Transcriptional networks that control the development of organisms are precise, highly coordinated, and complex. This proposal seeks to understand how the same transcription factor can specify multiple distinct cell fates during the development of an organism. Specifically, we are interested in the transcription factor Olig2, which can promote both a motoneuron and an oligodendrocyte cell fate. We hypothesize that Olig2 is able to perform its multiple functions through interactions with other DNA binding proteins causing it to bind different targets in different cellular contexts. Testing this hypothesis using current methods for the analysis of transcription factors is difficult because they cannot trace binding throughout a cell lineage, making it impossible to correlate DNA-binding events in progenitor cells to the final cell fates of their progeny. We propose to use a novel method, transposon "Calling Cards", to record Olig2 binding during neural differentiation. The method entails fusing the transposase of a transposon to a transcription factor, thereby causing it to direct the insertion of transposon DNA into the genome near where it binds. The transposon becomes a "Calling Card" that permanently marks the transcription factor's visit to that place in the genome. By recovering these Calling Cards along with some of the genomic DNA that flanks them and then determining their DNA sequences, it is possible to map the genome-wide binding history of the transcription factor. We propose to apply the Calling Card method to understand how Olig2 carries out its distinct functions. Since many important transcription factors perform more than one function during development, the insights that we gain from this work should be broadly applicable.
Our specific aims are 1) to trace Olig2 binding through neural stem cell differentiation to understand how it promotes two distinct cell fates, 2) to confirm that differentially bound target genes promote motoneuron or oligodendrocyte cell fates, 3) to analyze Olig2 and Ngn2 binding in living zebrafish using Calling Card technology.

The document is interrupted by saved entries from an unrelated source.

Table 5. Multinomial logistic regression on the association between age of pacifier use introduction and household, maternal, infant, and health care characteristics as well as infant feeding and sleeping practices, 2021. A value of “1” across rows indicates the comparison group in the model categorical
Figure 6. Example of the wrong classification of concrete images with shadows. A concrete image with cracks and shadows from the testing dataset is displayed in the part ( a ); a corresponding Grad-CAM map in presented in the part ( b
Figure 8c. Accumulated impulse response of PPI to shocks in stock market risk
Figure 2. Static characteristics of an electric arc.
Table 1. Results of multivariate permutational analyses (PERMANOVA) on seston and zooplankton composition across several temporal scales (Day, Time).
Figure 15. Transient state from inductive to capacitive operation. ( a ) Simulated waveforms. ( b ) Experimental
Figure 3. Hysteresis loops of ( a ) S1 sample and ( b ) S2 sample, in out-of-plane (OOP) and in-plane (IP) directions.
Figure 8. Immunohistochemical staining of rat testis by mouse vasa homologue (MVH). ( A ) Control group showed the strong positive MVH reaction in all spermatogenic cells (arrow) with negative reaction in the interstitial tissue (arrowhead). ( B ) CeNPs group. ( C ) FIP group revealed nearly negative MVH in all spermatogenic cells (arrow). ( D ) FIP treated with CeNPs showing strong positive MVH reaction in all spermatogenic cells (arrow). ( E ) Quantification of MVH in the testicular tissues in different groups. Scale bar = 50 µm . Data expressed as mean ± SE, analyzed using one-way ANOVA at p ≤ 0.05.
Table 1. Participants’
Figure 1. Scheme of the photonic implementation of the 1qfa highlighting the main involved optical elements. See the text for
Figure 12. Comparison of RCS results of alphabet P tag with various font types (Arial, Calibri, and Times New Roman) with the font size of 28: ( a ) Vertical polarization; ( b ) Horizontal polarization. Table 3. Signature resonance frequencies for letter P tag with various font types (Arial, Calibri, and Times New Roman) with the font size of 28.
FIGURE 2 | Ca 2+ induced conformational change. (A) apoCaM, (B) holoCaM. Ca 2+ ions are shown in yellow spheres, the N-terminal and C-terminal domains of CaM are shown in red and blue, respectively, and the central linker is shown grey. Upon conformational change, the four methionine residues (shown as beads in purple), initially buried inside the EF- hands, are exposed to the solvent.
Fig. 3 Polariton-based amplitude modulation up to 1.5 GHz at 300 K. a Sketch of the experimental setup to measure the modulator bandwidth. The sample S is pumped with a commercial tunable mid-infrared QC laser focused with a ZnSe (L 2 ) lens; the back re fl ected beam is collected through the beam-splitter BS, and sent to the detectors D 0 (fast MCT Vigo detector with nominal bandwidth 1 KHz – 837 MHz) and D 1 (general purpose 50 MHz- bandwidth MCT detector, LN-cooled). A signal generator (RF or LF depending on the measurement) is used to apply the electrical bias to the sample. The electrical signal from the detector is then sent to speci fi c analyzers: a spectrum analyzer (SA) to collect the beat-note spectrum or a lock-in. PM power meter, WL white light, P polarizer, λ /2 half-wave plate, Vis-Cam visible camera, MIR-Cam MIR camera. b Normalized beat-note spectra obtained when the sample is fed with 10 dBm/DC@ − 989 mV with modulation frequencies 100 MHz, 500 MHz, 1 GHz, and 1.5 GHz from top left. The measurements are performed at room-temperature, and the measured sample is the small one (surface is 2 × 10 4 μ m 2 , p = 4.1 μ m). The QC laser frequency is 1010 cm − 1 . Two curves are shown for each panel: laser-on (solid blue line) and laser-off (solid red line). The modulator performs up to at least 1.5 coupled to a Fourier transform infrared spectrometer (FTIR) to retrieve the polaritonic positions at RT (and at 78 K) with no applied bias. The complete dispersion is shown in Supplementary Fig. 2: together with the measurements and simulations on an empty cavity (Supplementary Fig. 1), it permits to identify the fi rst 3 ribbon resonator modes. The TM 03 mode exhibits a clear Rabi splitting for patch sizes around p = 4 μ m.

These aims are feasible: we have successfully implemented the Calling Card method in both yeast and mammalian cells, and our preliminary results demonstrate transcription factor directed insertion of Calling Cards in zebrafish. We are confident that the rewards of further developing this technology and applying it to understand the process of cell fate specification will be substantial
For neurons to properly function, they must be coated with an insulating material called myelin. The cells that produce and maintain myelin are called oligodendrocytes, and if they are damaged or compromised, the nervous system becomes impaired, causing diseases like multiple sclerosis. One possible way to treat diseases caused by myelin loss is to differentiate stems cells to generate oligodendrocytes or their precursors. These cells could then be used to replace the dysfunctional oligodendrocytes. However, we are not yet facile at controlling stem cell differentiation. This proposal seeks to understand the mechanism by which stem cells differentiate into oligodendrocytes using a novel method that will allow us to analyze this process in a way that has not previously been possible. It is our hope that a better understanding of oligodendrocyte differentiation will ultimately translate into stem cell based treatments for demyelinating diseases.